--- START SOURCE MATERIAL ---

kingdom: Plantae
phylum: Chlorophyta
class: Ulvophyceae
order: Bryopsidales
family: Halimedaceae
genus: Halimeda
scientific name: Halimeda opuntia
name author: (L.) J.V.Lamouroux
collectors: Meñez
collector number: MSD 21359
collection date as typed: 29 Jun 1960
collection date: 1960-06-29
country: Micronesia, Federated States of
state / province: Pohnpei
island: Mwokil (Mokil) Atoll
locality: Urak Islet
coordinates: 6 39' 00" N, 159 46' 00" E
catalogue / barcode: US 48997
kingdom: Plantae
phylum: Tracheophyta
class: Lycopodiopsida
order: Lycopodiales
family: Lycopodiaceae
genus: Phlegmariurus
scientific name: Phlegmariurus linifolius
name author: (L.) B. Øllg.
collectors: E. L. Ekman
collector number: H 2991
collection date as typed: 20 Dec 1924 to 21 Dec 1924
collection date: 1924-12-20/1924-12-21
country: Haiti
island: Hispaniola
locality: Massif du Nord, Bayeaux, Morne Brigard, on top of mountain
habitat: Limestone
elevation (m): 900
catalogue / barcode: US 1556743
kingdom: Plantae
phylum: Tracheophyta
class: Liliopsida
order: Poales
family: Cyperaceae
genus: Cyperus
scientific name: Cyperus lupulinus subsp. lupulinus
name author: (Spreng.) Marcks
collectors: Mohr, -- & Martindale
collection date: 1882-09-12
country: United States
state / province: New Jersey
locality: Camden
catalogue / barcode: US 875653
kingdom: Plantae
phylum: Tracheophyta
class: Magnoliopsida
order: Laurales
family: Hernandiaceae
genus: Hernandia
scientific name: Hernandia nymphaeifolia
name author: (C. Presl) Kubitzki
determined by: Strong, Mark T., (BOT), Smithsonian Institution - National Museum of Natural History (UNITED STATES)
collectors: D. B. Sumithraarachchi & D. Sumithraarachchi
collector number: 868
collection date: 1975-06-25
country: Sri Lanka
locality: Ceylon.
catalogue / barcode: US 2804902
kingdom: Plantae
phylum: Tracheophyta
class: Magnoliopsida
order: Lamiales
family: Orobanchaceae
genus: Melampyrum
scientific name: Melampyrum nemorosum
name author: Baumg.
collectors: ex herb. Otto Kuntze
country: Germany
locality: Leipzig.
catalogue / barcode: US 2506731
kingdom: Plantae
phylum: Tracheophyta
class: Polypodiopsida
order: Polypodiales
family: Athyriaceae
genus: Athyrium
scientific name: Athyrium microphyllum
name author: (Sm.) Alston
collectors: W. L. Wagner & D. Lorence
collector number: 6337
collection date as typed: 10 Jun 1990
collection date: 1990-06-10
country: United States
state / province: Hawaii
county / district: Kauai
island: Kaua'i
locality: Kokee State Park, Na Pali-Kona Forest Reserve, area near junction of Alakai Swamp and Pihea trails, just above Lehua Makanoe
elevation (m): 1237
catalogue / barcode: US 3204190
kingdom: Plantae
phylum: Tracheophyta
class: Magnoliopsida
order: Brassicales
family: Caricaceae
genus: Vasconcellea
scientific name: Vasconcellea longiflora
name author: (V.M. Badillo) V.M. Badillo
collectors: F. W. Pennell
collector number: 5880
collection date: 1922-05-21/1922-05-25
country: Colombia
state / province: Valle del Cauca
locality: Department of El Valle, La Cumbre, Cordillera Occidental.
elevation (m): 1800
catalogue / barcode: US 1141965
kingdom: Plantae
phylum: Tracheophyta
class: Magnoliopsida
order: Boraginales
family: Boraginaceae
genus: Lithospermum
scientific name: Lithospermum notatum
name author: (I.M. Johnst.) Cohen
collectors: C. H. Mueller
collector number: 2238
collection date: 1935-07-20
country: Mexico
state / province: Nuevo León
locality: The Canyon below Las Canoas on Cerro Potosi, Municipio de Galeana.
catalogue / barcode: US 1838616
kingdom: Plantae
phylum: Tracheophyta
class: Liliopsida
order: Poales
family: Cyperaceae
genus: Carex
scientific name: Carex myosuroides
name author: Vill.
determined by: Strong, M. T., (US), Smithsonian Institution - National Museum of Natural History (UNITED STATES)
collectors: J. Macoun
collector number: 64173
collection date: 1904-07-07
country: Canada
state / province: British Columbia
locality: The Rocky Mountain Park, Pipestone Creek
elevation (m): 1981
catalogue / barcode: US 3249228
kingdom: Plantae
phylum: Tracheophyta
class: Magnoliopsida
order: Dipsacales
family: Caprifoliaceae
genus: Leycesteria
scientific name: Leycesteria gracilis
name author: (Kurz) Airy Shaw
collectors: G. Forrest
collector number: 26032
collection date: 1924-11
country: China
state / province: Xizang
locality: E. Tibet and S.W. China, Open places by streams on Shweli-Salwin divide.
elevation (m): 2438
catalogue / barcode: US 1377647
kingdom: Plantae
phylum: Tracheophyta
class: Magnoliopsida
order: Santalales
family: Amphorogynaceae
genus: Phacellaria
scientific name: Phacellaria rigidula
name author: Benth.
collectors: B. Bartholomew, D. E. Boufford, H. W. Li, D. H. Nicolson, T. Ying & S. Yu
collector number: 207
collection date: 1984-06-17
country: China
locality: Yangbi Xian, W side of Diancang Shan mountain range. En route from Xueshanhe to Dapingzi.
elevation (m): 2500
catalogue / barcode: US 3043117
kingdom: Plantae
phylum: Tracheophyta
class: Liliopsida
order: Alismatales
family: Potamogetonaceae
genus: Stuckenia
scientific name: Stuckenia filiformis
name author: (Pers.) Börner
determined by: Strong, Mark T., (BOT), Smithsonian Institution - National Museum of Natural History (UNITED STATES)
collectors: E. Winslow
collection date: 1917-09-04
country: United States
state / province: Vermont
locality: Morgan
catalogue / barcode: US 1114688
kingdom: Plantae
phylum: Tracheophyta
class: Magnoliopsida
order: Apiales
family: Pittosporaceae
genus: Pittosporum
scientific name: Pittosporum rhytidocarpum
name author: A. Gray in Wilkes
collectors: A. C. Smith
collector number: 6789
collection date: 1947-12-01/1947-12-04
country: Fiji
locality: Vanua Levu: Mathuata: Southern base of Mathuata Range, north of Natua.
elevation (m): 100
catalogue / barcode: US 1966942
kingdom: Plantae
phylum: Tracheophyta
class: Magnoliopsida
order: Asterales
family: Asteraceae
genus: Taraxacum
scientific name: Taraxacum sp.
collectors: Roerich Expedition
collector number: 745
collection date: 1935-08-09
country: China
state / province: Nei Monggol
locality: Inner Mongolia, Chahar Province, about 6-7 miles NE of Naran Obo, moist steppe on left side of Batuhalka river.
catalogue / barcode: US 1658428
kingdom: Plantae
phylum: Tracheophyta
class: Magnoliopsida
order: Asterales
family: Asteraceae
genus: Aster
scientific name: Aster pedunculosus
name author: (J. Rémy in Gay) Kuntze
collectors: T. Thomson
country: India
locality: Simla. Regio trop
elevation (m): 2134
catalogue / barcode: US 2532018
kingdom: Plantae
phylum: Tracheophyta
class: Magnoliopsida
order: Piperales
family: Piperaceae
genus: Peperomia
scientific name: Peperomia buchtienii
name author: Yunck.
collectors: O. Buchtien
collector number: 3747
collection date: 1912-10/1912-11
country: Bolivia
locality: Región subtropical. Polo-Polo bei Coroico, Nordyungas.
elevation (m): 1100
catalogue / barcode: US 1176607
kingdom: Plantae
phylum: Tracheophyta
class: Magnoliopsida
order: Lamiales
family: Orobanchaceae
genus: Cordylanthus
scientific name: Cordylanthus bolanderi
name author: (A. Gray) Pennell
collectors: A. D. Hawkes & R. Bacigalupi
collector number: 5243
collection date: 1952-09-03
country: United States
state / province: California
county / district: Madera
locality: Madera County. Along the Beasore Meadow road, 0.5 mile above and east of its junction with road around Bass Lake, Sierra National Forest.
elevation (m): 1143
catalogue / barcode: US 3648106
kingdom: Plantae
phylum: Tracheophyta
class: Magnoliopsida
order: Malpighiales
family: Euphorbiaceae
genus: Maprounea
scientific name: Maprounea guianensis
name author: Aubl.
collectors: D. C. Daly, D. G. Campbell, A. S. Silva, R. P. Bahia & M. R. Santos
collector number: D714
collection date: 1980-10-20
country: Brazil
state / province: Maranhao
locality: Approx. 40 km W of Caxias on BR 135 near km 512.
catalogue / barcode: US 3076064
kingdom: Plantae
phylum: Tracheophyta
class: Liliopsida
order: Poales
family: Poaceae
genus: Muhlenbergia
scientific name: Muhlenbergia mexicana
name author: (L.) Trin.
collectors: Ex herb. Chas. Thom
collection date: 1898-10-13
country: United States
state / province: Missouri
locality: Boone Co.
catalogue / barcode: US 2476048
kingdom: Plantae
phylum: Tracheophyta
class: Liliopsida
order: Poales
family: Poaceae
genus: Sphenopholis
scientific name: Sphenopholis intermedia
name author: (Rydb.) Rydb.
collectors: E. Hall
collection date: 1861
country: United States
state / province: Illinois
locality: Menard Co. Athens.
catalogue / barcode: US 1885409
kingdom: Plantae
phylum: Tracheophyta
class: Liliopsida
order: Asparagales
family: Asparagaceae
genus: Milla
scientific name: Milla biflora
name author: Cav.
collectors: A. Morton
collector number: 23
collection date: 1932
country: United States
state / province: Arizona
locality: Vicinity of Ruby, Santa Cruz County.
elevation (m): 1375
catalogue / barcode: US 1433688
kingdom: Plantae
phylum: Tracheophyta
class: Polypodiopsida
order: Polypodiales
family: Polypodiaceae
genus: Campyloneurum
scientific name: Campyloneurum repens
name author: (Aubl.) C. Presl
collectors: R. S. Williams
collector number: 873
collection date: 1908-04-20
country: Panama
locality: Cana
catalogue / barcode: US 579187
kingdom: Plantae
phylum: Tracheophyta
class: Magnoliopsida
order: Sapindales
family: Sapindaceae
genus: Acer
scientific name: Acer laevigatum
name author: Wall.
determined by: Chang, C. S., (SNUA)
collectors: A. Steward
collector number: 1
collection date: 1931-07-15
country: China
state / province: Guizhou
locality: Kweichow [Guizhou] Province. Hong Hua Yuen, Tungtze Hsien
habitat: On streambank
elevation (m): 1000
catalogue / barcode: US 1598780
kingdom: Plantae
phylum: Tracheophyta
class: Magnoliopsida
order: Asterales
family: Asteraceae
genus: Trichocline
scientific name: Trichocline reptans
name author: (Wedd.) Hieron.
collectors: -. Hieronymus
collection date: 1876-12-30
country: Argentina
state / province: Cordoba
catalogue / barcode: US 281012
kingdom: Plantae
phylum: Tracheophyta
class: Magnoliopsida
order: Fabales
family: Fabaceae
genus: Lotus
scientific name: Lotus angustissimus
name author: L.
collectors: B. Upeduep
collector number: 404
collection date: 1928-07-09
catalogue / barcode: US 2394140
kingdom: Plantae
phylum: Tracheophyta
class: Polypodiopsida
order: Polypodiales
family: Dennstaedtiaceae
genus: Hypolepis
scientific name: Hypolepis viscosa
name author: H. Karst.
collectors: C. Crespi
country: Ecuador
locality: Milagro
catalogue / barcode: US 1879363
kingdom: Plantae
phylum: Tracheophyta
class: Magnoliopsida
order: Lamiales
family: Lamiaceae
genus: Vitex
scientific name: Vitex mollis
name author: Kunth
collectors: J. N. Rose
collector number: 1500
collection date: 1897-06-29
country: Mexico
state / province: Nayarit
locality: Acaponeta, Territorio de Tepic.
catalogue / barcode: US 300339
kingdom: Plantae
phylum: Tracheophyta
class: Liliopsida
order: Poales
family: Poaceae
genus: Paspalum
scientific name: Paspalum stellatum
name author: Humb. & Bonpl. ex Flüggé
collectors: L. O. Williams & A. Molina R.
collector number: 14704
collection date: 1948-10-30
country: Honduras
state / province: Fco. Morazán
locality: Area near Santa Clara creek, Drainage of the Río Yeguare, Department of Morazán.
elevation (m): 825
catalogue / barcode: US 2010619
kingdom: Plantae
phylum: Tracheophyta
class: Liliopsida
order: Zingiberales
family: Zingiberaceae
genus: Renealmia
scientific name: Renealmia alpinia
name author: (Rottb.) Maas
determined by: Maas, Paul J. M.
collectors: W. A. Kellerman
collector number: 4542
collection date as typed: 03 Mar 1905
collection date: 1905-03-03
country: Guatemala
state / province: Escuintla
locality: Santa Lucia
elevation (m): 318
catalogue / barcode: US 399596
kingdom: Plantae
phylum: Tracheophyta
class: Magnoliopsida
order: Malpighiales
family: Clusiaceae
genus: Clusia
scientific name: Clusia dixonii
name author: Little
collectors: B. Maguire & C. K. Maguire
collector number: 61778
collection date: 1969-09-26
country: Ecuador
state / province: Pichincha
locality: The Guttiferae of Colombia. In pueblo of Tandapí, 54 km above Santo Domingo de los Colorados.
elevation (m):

--- END SOURCE MATERIAL ---

*EXERCISE*:
Copy out the lines of the listing above verbatim, beginning with its first line and continuing through the line that contains "state / province: Pohnpei".

*RESPONSE TO THE EXERCISE*:
kingdom: Plantae
phylum: Chlorophyta
class: Ulvophyceae
order: Bryopsidales
family: Halimedaceae
genus: Halimeda
scientific name: Halimeda opuntia
name author: (L.) J.V.Lamouroux
collectors: Meñez
collector number: MSD 21359
collection date as typed: 29 Jun 1960
collection date: 1960-06-29
country: Micronesia, Federated States of
state / province: Pohnpei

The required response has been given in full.